Historically, the circle has operated as a figure of totality, continuity, and return. Within the framework of The Rolling Collection, the circular format shifts away from its classical symbolic charge toward an experimental dimension, becoming a support that challenges the hegemonic rectangular frontality of the Western pictorial tradition. The absence of angles demands a reconsideration of composition, balance, and directional flow.

Rather than functioning as a simple formal constraint, this condition generates a specific economy of visual decisions. The curved edge intensifies the relationship between center and periphery, dissolves internal hierarchies, and activates both centrifugal and centripetal dynamics. The resulting body of work interrogates the very processes through which images are constructed.



Following its 2025 tour through Barcelona, Ibiza, Paris, London, and Tokyo, a selection of the exhibition is presented at Art Madrid, reinforcing its international scope and its adaptability to diverse cultural contexts. The proposal for Art Madrid’26 brings together artists whose practices unfold at the intersection of urban art, contemporary illustration, and hybrid methodologies: Honet, Yu Maeda, Nicolas Villamizar, Fafi, Yoshi, and Cachetejack.

While their visual languages vary—ranging from graphic and narrative approaches to chromatic explorations charged with gestural intensity—the curatorial framework establishes a shared axis: a free, experimental, and distinctly color-driven attitude. In this sense, color functions as a conceptual structure that articulates the works while simultaneously connecting them to the specific materiality of POSCA.



The marker’s inherent chromatic vibrancy engages in dialogue with the formal assertiveness of the circle, generating surfaces in which saturation and contrast take center stage. The tool thus becomes embedded within the exhibition discourse, operating as a coherent extension of the participating artists’ aesthetic vocabularies.

One of the project’s most significant dimensions is the active incorporation of the public. Within the exhibition space—activated by POSCA during Art Madrid’26—visitors will be invited to intervene on circular supports installed on the wall using POSCA markers, thereby symbolically integrating themselves into The Rolling Collection during its presentation in Madrid.



This strategy introduces a relational dimension that destabilizes the notion of the closed artwork. Authorship becomes decentralized, and the exhibition space transforms into a dynamic surface for the accumulation of gestures. From a theoretical standpoint, the project may be understood as aligning with participatory practices that, without compromising formal coherence, open the artistic dispositif to contingency and multiplicity.

The selection of POSCA as the instrument for this collective intervention is deliberate. Its ease of use, line control, and compatibility with multiple surfaces ensure an accessible experience without diminishing the visual potency of the outcome. In this way, the marker operates as a mediator between professional practice and spontaneous experimentation, dissolving technical hierarchies.
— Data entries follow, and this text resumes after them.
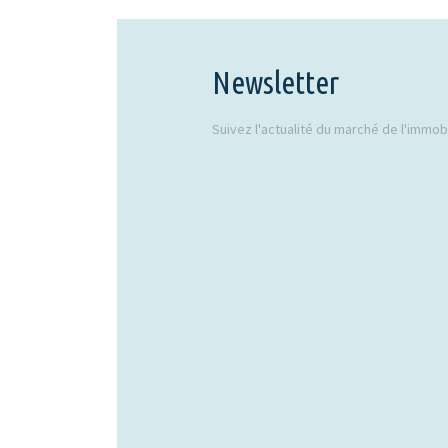
Newsletter
Suivez l'actualité du marché de l'immobil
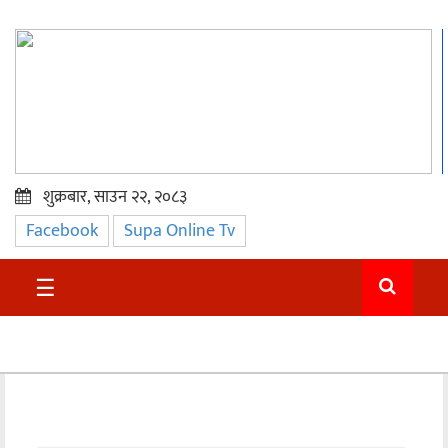
शुक्रबार, साउन २२, २०८३
Facebook
Supa Online Tv
प्रमुख
समाचार
☰
सुदुर
राजनीति
समाचार
अन्तराष्ट्रिय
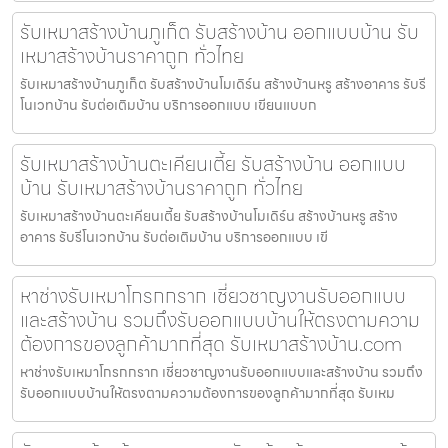
รับเหมาสร้างบ้านภูเก็ต รับสร้างบ้าน ออกแบบบ้าน รับ
เหมาสร้างบ้านราคาถูก ทั่วไทย
รับเหมาสร้างบ้านภูเก็ต รับสร้างบ้านโมเดิร์น สร้างบ้านหรู สร้างอาคาร รับรี
โนเวทบ้าน รับต่อเติมบ้าน บริการออกแบบ เขียนแบบก
รับเหมาสร้างบ้านตะเคียนเตี้ย รับสร้างบ้าน ออกแบบ
บ้าน รับเหมาสร้างบ้านราคาถูก ทั่วไทย
รับเหมาสร้างบ้านตะเคียนเตี้ย รับสร้างบ้านโมเดิร์น สร้างบ้านหรู สร้าง
อาคาร รับรีโนเวทบ้าน รับต่อเติมบ้าน บริการออกแบบ เขี
หาช่างรับเหมาโกรกกราก เชี่ยวชาญงานรับออกแบบ
และสร้างบ้าน รวมถึงรับออกแบบบ้านให้ตรงตามความ
ต้องการของลูกค้ามากที่สุด รับเหมาสร้างบ้าน.com
หาช่างรับเหมาโกรกกราก เชี่ยวชาญงานรับออกแบบและสร้างบ้าน รวมถึง
รับออกแบบบ้านให้ตรงตามความต้องการของลูกค้ามากที่สุด รับเหม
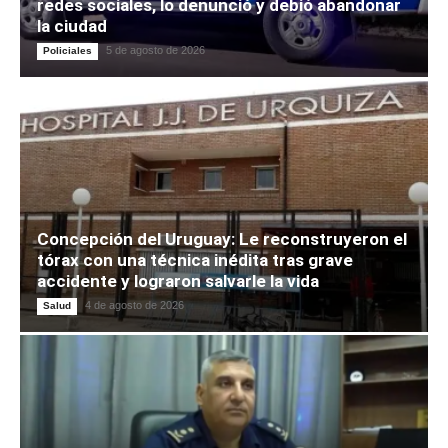
redes sociales, lo denunció y debió abandonar
la ciudad
5 de agosto de 2026
Policiales
Concepción del Uruguay: Le reconstruyeron el
tórax con una técnica inédita tras grave
accidente y lograron salvarle la vida
4 de agosto de 2026
Salud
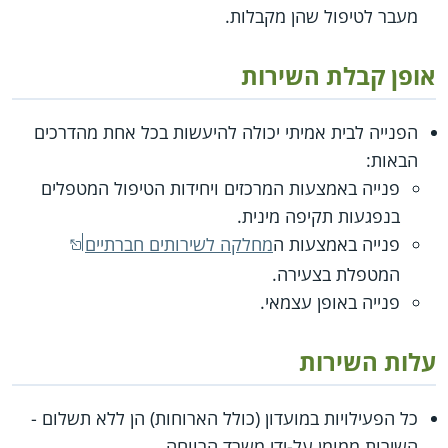
מעבר לטיפול שהן מקבלות.
אופן קבלת השירות
הפנייה לבית אמיתי יכולה להיעשות בכל אחת מהדרכים
הבאות:
פנייה באמצעות המרכזים ויחידות הטיפול המטפלים
בנפגעות תקיפה מינית.
פנייה באמצעות ה
מחלקה לשירותים חברתיים
המטפלת בצעירה.
פנייה באופן עצמאי.
עלות השירות
כל הפעילויות במועדון (כולל הארוחות) הן ללא תשלום -
השירות ממומן על-ידי משרד הרווחה.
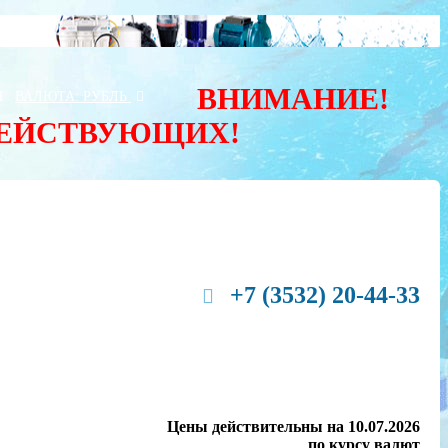
ВНИМАНИЕ!
Ы
ВАЛЮТА:
РУБЛЬ
ДЕЙСТВУЮЩИХ!
+7 (3532) 20-44-33
Цены действительны на 10.07.2026
по курсу валют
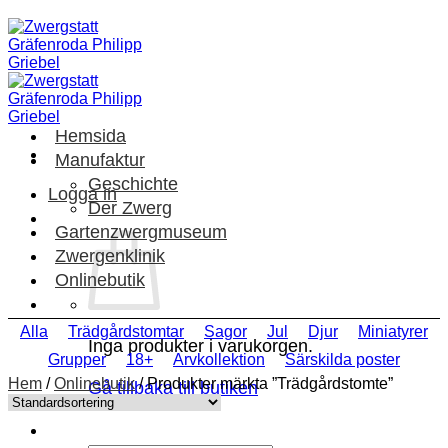
Skip
to
content
Hemsida
Manufaktur
Geschichte
Logga in
Der Zwerg
Gartenzwergmuseum
Zwergenklinik
Onlinebutik
Alla
Trädgårdstomtar
Sagor
Jul
Djur
Miniatyrer
Inga produkter i varukorgen.
Grupper
18+
Arvkollektion
Särskilda poster
Hem
/
Onlinebutik
/
Produkter märkta ”Trädgårdstomte”
Gå tillbaka till butiken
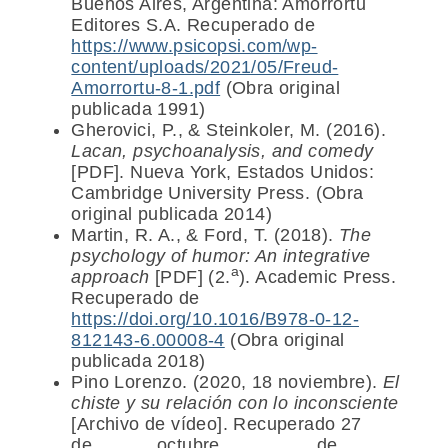
Buenos Aires, Argentina: Amorrortu
Editores S.A. Recuperado de
https://www.psicopsi.com/wp-
content/uploads/2021/05/Freud-
Amorrortu-8-1.pdf
(Obra original
publicada 1991)
Gherovici, P., & Steinkoler, M. (2016).
Lacan, psychoanalysis, and comedy
[PDF]. Nueva York, Estados Unidos:
Cambridge University Press. (Obra
original publicada 2014)
Martin, R. A., & Ford, T. (2018).
The
psychology of humor: An integrative
a
approach
[PDF] (2.
). Academic Press.
Recuperado de
https://doi.org/10.1016/B978-0-12-
812143-6.00008-4
(Obra original
publicada 2018)
Pino Lorenzo. (2020, 18 noviembre).
El
chiste y su relación con lo inconsciente
[Archivo de vídeo]. Recuperado 27
de octubre de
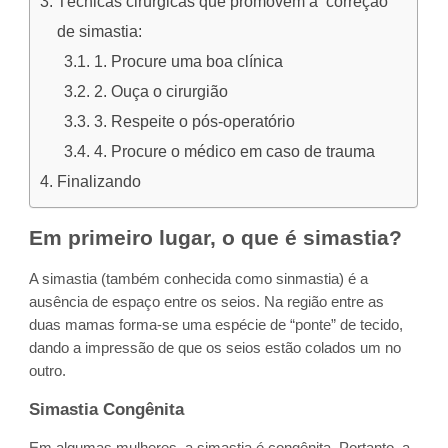
Técnicas cirúrgicas que promovem a correção
de simastia:
1. Procure uma boa clínica
2. Ouça o cirurgião
3. Respeite o pós-operatório
4. Procure o médico em caso de trauma
Finalizando
Em primeiro lugar, o que é simastia?
A simastia (também conhecida como sinmastia) é a
ausência de espaço entre os seios. Na região entre as
duas mamas forma-se uma espécie de “ponte” de tecido,
dando a impressão de que os seios estão colados um no
outro.
Simastia Congênita
Em algumas mulheres, a simastia é congênita. Portanto, a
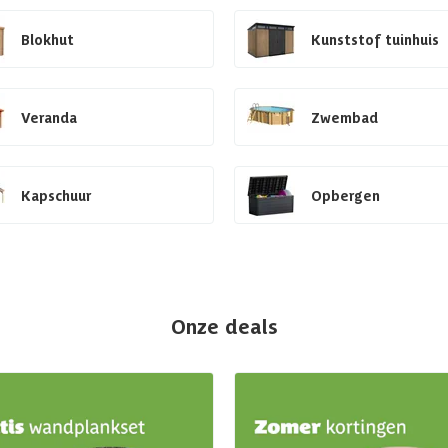
Blokhut
Kunststof tuinhuis
Veranda
Zwembad
Kapschuur
Opbergen
Onze deals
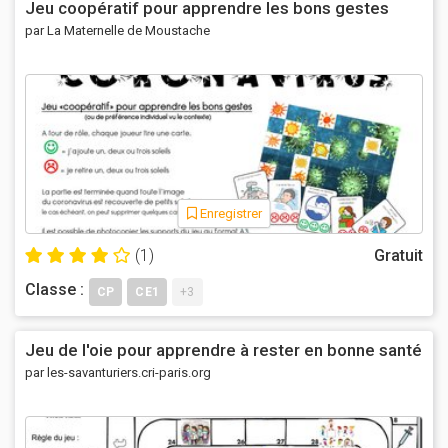
Jeu coopératif pour apprendre les bons gestes
par La Maternelle de Moustache
Enregistrer
(1)
Gratuit
Classe :
CP
CE1
+3
Jeu de l'oie pour apprendre à rester en bonne santé
par les-savanturiers.cri-paris.org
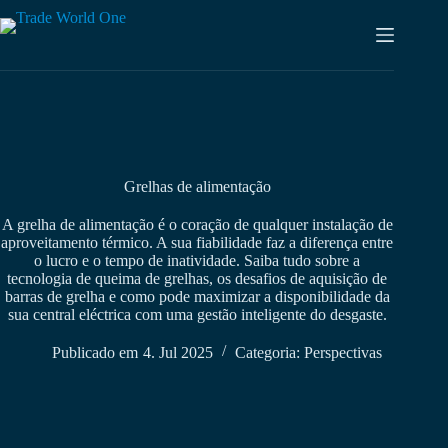
Saltar
para
o
conteúdo
Grelhas de alimentação
A grelha de alimentação é o coração de qualquer instalação de
aproveitamento térmico. A sua fiabilidade faz a diferença entre
o lucro e o tempo de inatividade. Saiba tudo sobre a
tecnologia de queima de grelhas, os desafios de aquisição de
barras de grelha e como pode maximizar a disponibilidade da
sua central eléctrica com uma gestão inteligente do desgaste.
Publicado em
4. Jul 2025
Categoria:
Perspectivas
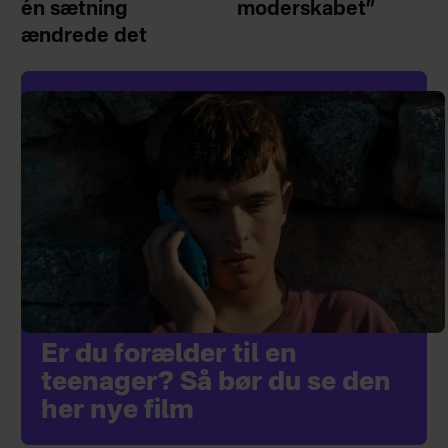
én sætning
moderskabet”
ændrede det
Er du forælder til en
teenager? Så bør du se den
her nye film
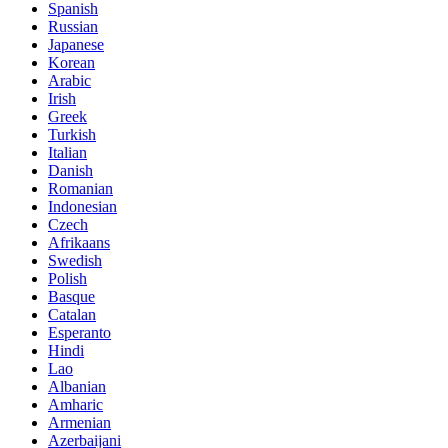
Spanish
Russian
Japanese
Korean
Arabic
Irish
Greek
Turkish
Italian
Danish
Romanian
Indonesian
Czech
Afrikaans
Swedish
Polish
Basque
Catalan
Esperanto
Hindi
Lao
Albanian
Amharic
Armenian
Azerbaijani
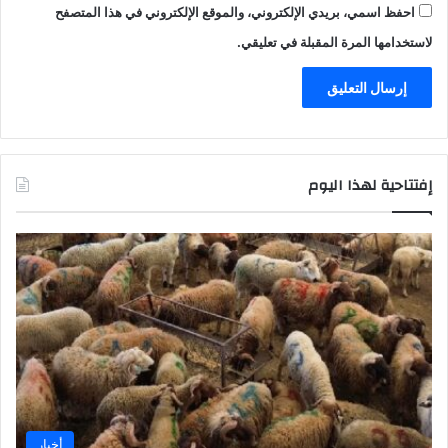
احفظ اسمي، بريدي الإلكتروني، والموقع الإلكتروني في هذا المتصفح
لاستخدامها المرة المقبلة في تعليقي.
إفتتاحية لهذا اليوم
أخبار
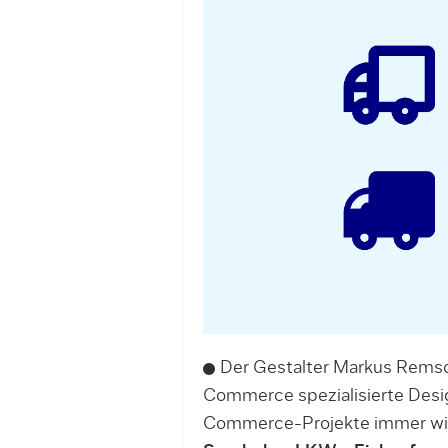
Der Gestalter Markus Remsc
Commerce spezialisierte Des
Commerce-Projekte immer wie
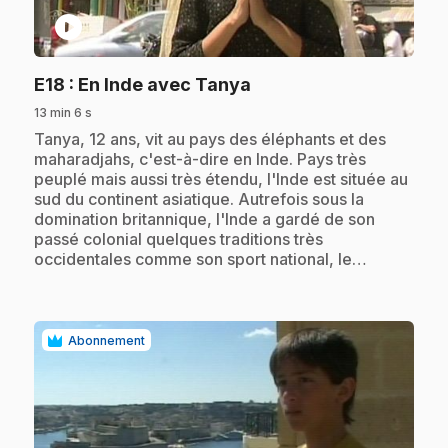
play_circle
.
E18
: En Inde avec Tanya
13 min 6 s
.
Tanya, 12 ans, vit au pays des éléphants et des
maharadjahs, c'est-à-dire en Inde. Pays très
peuplé mais aussi très étendu, l'Inde est située au
sud du continent asiatique. Autrefois sous la
domination britannique, l'Inde a gardé de son
passé colonial quelques traditions très
occidentales comme son sport national, le…
Abonnement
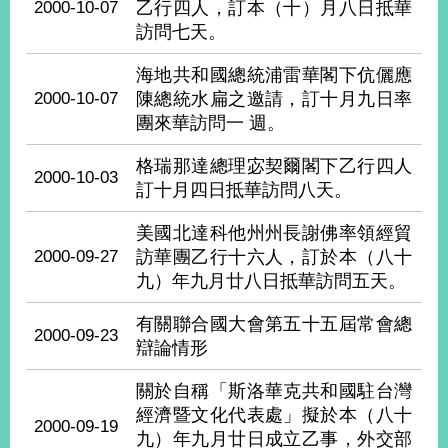
2000-10-07
乙行四人，訂本（十）月八日抵華
訪問七天。
旅
部
粉
外
長
絲
海地共和國總統浦雷華閣下伉儷應
國
信
專
人
箱
2000-10-07
頁
陳總統水扁之邀請，訂十月九日率
急
難
團來華訪問一 週。
救
LINE
助
Instagram
X平台
服
(原推特)
格瑞那達總理宓契爾閣下乙行四人
務
2000-10-03
專
訂十月四日抵華訪問八天。
線
APP
YouTube
RSS
美國北達科他州州長謝佛率領經貿
2000-09-27
訪華團乙行十六人，訂於本（八十
政
九）年九月廿八日抵華訪問五天。
府
網
有關聯合國大會第五十五屆常會總
2000-09-23
站
辯論情形
資
料
關於自稱「斯洛華克共和國駐台灣
開
經濟暨文化代表處」擬於本（八十
放
2000-09-19
九）年九月廿日成立乙事，外交部
宣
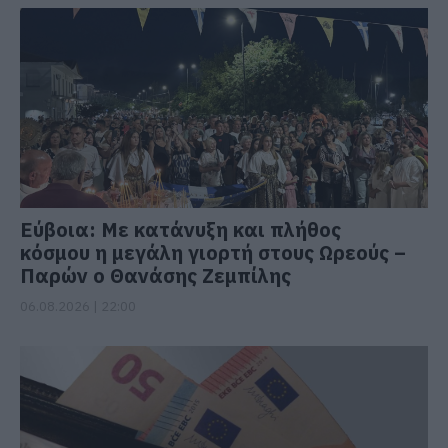
Εύβοια: Με κατάνυξη και πλήθος
κόσμου η μεγάλη γιορτή στους Ωρεούς –
Παρών ο Θανάσης Ζεμπίλης
06.08.2026 | 22:00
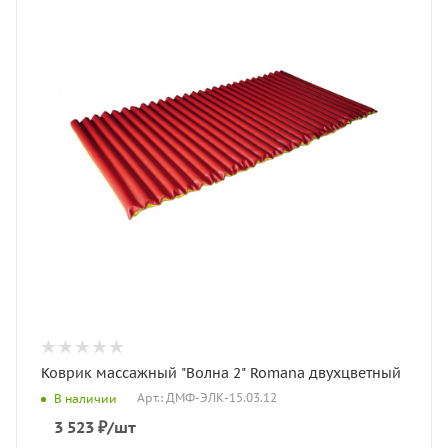
Коврик массажный "Волна 2" Romana двухцветный
Арт.: ДМФ-ЭЛК-15.03.12
В наличии
3 523
₽
/шт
The title itself, The Rolling Collection, suggests a collection in motion—unfixed to a single space or definitive configuration. Its itinerant nature, combined with the incorporation of local interventions, transforms the project into an organism in continuous evolution. Within this framework, POSCA positions itself as a material catalyst for a transnational creative community. Long associated with urban scenes and emerging practices, the brand reinforces its identity as an ally of open, experimental, and collaborative processes.

POSCA x The Rolling Collection should not be understood merely as a collaboration between a company and a curatorial initiative; rather, it constitutes a strategic convergence of tool, discourse, and community. The project proposes a reflection on format, the global circulation of contemporary art, and the expansion of authorship, while POSCA provides the technical infrastructure that makes both individual works and collective experience possible.